Mahasiswa UI Uji Konstitusionalitas UU Kementerian Negara, Jabatan Rangkap Petinggi Parpol Jadi Sorotan

Jakarta - Undang-Undang Nomor 39 Tahun 2008 tentang Kementerian Negara tengah menghadapi gugatan uji materi di Mahkamah Konstitusi (MK). Gugatan ini diajukan oleh empat mahasiswa Fakultas Hukum Universitas Indonesia (UI) yang menyoroti praktik rangkap jabatan oleh ketua umum partai politik (parpol) sebagai menteri dalam kabinet pemerintahan. Sidang perdana perkara dengan nomor 35/PUU-XXIII/2025 telah digelar di MK pada Senin (28/4/2025).
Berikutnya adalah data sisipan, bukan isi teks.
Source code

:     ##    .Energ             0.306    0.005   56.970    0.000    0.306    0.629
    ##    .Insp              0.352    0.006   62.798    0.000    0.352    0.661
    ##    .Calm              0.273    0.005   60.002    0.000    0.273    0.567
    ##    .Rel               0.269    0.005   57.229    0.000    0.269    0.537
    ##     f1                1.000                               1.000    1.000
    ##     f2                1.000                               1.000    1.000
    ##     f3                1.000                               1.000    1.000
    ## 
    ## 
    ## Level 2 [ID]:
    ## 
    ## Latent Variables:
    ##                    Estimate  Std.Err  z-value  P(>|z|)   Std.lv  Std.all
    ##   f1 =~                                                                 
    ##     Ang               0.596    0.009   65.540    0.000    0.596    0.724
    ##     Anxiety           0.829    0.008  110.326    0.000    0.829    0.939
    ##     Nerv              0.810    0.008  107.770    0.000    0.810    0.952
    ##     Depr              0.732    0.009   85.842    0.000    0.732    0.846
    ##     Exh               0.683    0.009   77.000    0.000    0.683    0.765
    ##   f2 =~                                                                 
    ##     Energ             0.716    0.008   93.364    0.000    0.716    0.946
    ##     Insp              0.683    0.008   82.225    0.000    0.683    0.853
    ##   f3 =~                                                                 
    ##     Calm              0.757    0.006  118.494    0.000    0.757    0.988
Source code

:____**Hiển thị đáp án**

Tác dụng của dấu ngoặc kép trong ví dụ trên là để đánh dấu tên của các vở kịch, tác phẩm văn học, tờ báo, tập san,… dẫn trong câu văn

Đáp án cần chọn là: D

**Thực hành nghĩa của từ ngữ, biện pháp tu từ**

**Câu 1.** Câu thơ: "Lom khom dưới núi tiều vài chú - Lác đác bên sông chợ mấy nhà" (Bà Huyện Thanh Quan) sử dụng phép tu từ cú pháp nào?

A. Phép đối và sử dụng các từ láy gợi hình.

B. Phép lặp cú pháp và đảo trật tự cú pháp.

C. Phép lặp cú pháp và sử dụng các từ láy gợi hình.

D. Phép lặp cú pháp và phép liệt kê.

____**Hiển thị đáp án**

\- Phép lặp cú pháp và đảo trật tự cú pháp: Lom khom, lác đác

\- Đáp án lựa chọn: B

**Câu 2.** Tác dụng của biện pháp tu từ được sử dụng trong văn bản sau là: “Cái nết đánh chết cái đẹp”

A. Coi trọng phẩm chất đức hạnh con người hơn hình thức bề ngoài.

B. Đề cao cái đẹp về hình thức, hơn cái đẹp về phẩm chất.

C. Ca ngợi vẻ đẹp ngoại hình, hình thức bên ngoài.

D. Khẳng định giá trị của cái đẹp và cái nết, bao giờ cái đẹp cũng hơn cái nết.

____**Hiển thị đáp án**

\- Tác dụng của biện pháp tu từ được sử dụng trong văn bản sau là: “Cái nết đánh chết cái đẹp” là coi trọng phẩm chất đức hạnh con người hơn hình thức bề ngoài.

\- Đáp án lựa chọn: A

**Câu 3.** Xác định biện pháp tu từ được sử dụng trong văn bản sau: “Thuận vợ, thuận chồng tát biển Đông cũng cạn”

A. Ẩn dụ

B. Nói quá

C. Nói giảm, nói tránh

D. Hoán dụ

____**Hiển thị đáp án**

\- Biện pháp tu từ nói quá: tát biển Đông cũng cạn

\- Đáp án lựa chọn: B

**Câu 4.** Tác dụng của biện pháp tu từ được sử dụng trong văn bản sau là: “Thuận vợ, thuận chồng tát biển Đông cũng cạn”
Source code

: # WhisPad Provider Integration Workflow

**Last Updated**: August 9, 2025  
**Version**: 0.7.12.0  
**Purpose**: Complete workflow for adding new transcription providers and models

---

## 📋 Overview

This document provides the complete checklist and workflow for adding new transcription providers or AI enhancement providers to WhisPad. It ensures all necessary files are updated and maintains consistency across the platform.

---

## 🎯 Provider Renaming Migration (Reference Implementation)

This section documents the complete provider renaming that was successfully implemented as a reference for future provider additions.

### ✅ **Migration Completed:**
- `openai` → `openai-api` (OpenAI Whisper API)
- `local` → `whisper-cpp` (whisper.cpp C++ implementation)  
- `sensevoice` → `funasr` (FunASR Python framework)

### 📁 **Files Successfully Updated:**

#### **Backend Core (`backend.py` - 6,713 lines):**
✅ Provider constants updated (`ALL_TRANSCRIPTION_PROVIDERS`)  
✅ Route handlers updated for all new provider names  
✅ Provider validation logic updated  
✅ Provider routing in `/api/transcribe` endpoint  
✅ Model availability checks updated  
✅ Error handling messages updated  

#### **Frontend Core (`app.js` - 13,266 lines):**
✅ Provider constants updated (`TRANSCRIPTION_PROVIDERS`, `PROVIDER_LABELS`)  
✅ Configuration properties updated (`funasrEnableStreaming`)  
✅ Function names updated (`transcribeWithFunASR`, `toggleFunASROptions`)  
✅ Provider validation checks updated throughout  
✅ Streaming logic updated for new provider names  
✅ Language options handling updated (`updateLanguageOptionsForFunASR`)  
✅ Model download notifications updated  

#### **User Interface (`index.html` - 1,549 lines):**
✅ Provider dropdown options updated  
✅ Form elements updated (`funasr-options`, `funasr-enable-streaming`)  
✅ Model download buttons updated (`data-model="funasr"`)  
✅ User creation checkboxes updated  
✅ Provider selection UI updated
Para pemohon, Stanley Vira Winata, Kaka Effelyn Melati Sukma, Keanu Leandro Pandya Rasyah, dan Vito Jordan Ompusunggu, secara khusus mempersoalkan Pasal 23 huruf c UU Kementerian Negara. Mereka berpendapat bahwa rangkap jabatan ketua umum parpol sebagai menteri dapat mengganggu mekanisme check and balances antara lembaga eksekutif dan legislatif. Lebih lanjut, mereka menilai praktik ini dapat memicu pragmatisme parpol yang bertentangan dengan peran parpol sebagai penjaga konstitusi dan demokrasi.

Dalam permohonannya, para mahasiswa UI tersebut mencontohkan beberapa nama ketua umum parpol yang saat ini menduduki jabatan menteri, diantaranya:

  • Bahlil Lahadalia, Ketua Umum Partai Golkar yang juga menjabat Menteri Energi dan Sumber Daya Mineral (ESDM).
  • Agus Harimurti Yudhoyono (AHY), Ketua Umum Partai Demokrat yang mengemban amanah sebagai Menteri Koordinator Infrastruktur dan Pembangunan.
  • Zulkifli Hasan, Ketua Umum Partai Amanat Nasional (PAN) yang menjabat Menteri Koordinator Bidang Pangan.
  • Abdul Muhaimin Iskandar, Ketua Umum Partai Kebangkitan Bangsa (PKB) yang menjadi Menteri Koordinator Pemasyarakatan.

Para pemohon juga menyoroti bahwa praktik rangkap jabatan ini bukan fenomena baru, melainkan telah berlangsung sejak era pemerintahan Susilo Bambang Yudhoyono (SBY), berlanjut di era Joko Widodo (Jokowi), dan dinilai semakin marak di bawah kepemimpinan saat ini. Dalam petitumnya, mereka meminta MK untuk menyatakan Pasal 23 huruf c UU Kementerian Negara bertentangan dengan Undang-Undang Dasar Negara Republik Indonesia Tahun 1945 (UUD NRI 1945) dan tidak memiliki kekuatan hukum mengikat secara bersyarat. Syaratnya, pasal tersebut harus dimaknai mencakup pula pengurus atau fungsionaris partai politik. Dengan kata lain, mereka ingin agar larangan rangkap jabatan tidak hanya berlaku bagi ketua umum, tetapi juga bagi seluruh jajaran pengurus parpol.